How should we interpret ‘The Man of the Crowd’? Analysing the story in light of Poe’s broader output – and especially, in terms of those tales of conscience mentioned in the previous paragraph – can point the way, as can knowledge of other Poe stories such as ‘William Wilson’.
In that tale, the narrator is dogged and haunted by his double – another man, also named ‘William Wilson’, who appears to represent the narrator’s conscience, since this doppelganger appears to the narrator at the moments in his life when he is acting immorally and committing some grave sin or crime.
In this connection, then, we might view ‘The Man of the Crowd’ as a variation on the same theme. It’s perhaps telling that ‘William Wilson’ had been published in 1839, just a year before Poe wrote ‘The Man of the Crowd’. Is the latter story Poe’s attempt to explore the same theme – that of a ‘double’, one who is both the narrator and not the narrator, from a different angle? Is the old man an older version of the story’s narrator?
In his excellent study of the subject, The Uncanny, Nicholas Royle analyses the double as a classic example of the uncanny: something that is a curious and unsettling mixture of the familiar (this person is like me) and unfamiliar (this person, though like me, is not me).
Although it would perhaps be reductive to analyse ‘The Man of the Crowd’ as merely a ‘double’ story, this interpretation makes sense when we view the story in the context of Poe’s other tales.
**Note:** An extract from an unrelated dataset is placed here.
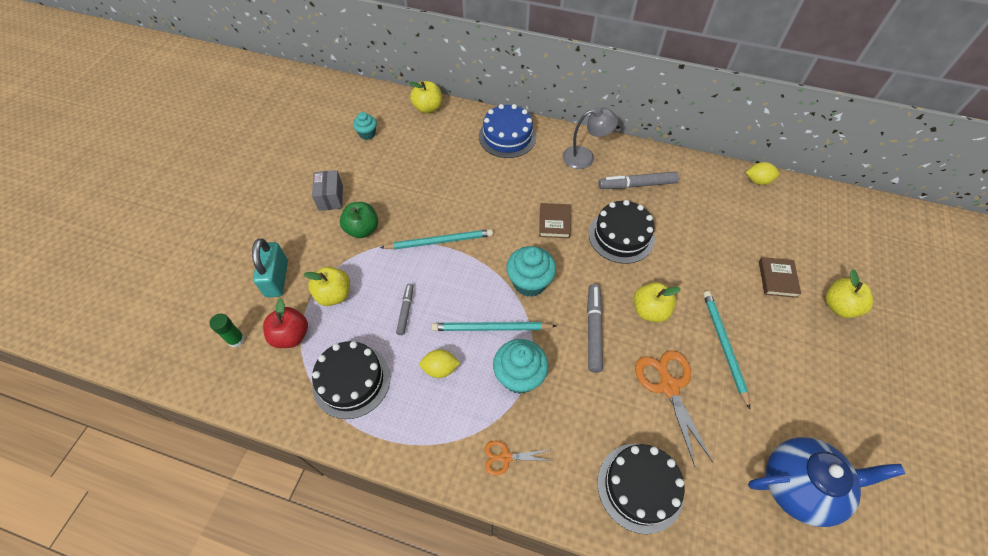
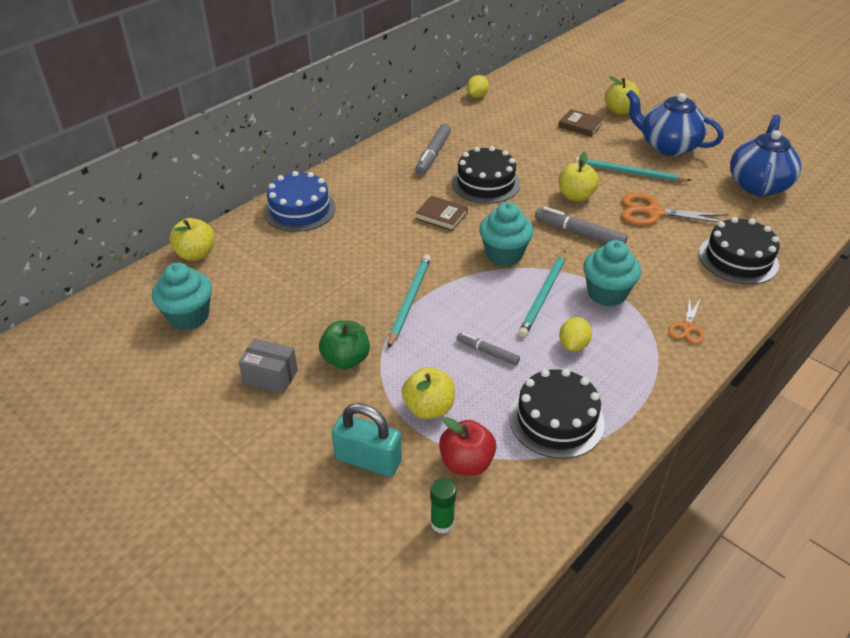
camera: 65 degrees left, 15 degrees down
turquoise cupcake [353,112,377,140] -> turquoise cupcake [152,262,212,330], size x1.72
grey lamp [563,107,618,169] -> none
none -> blue teapot [626,90,724,156]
Poe’s repeated use of the word ‘stranger’ suggests he is at pains to highlight the difference between the two men, and yet the narrator is mysteriously drawn to him.
However, Poe’s text does not make any attempt to drop hints that the narrator and the old stranger are one and the same, and the nature of the ‘crime’ mentioned at the end of the story remains unexplained.
Finally, we might seize upon that title. Although the narrator identifies the old man as ‘the man of the crowd’, the epithet could just as easily be attached to the story’s narrator, who weaves in and out of the London populace as he pursues the stranger.
Perhaps, in the last analysis, this is a tale about urban alienation and loneliness: the double-bind of living in a crowded city like London is that you are never alone and yet, because you are just one anonymous ‘stranger’ among the masses, doomed always to be alone.